## TASK TO CARRY OUT
The listing below must be returned in full and unchanged, without the images it carries.

## DATA SECTION
════════════════

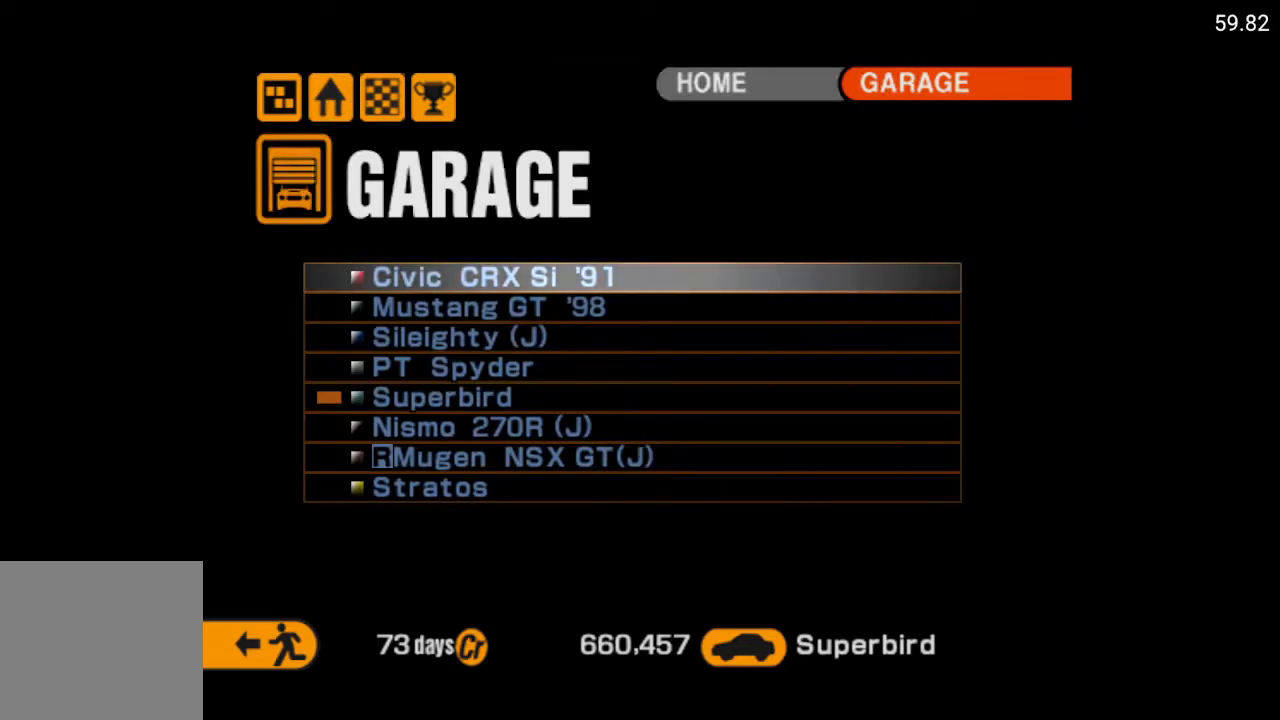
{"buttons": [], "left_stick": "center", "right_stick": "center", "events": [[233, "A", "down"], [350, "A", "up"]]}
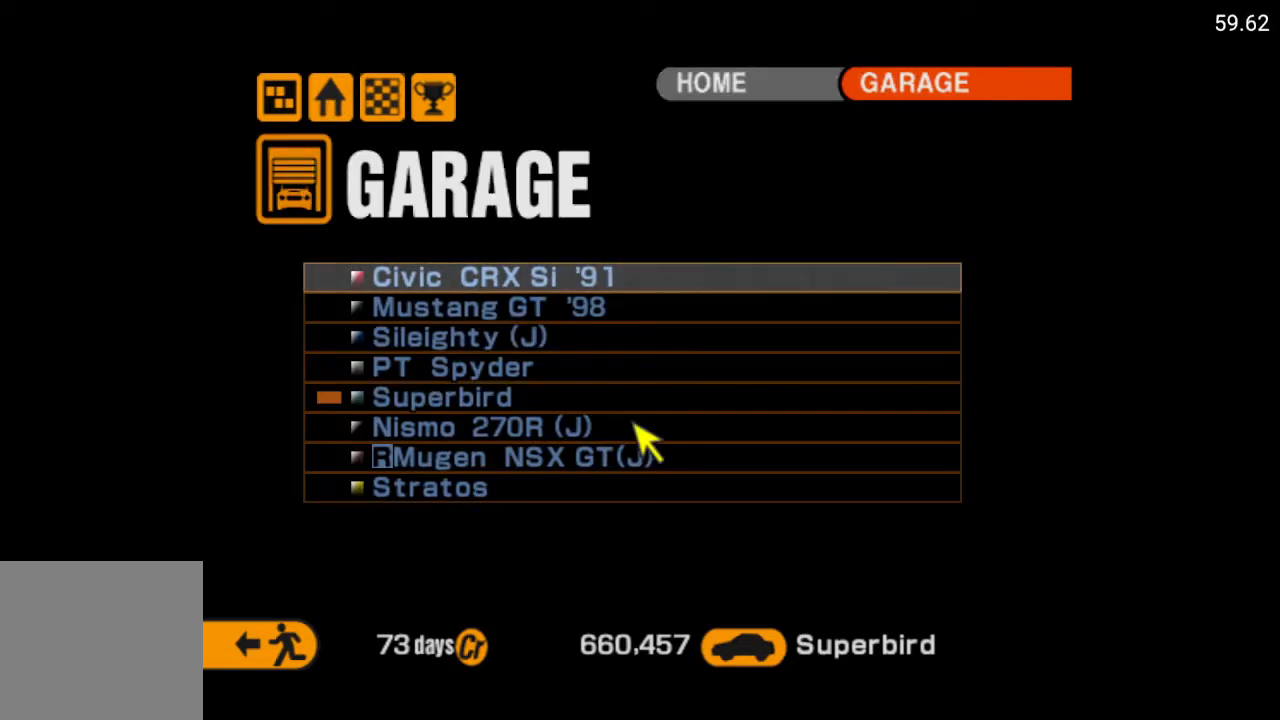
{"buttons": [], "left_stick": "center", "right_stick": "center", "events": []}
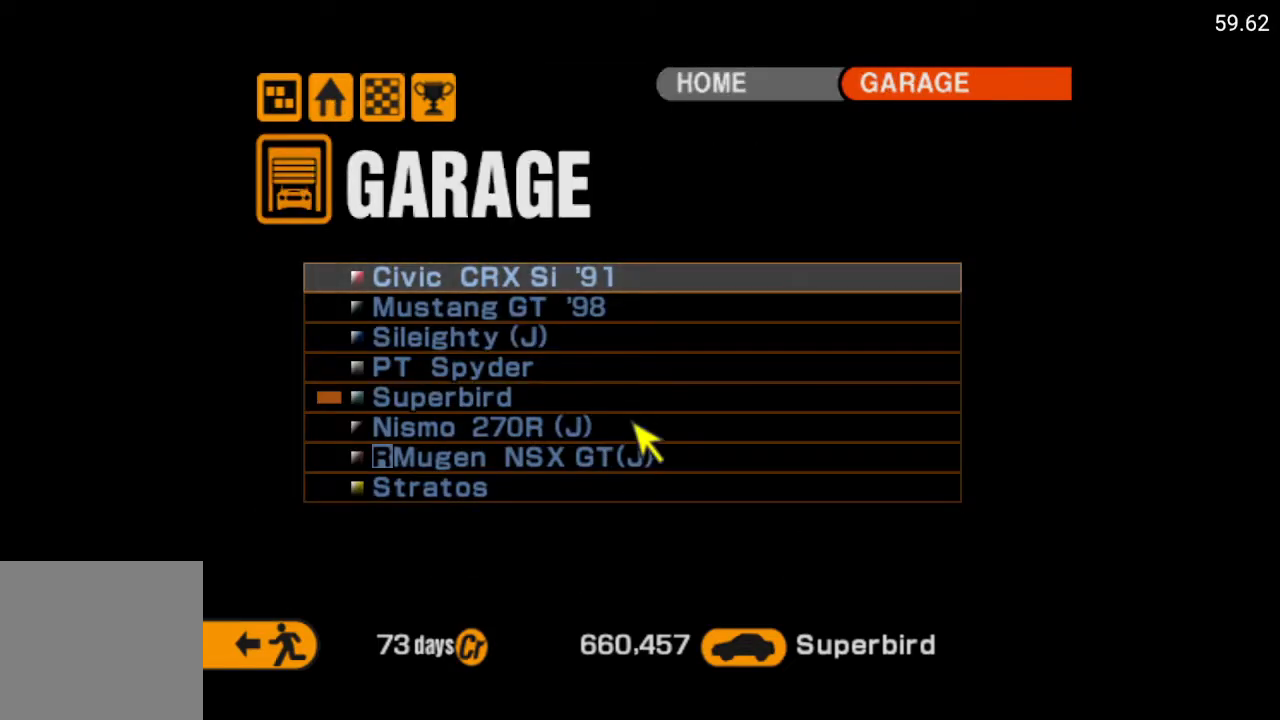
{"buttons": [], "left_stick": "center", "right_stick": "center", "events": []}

════════════════

## EXERCISE RESULT
{"buttons": [], "left_stick": "center", "right_stick": "center", "events": [[233, "A", "down"], [350, "A", "up"]]}
{"buttons": [], "left_stick": "center", "right_stick": "center", "events": []}
{"buttons": [], "left_stick": "center", "right_stick": "center", "events": []}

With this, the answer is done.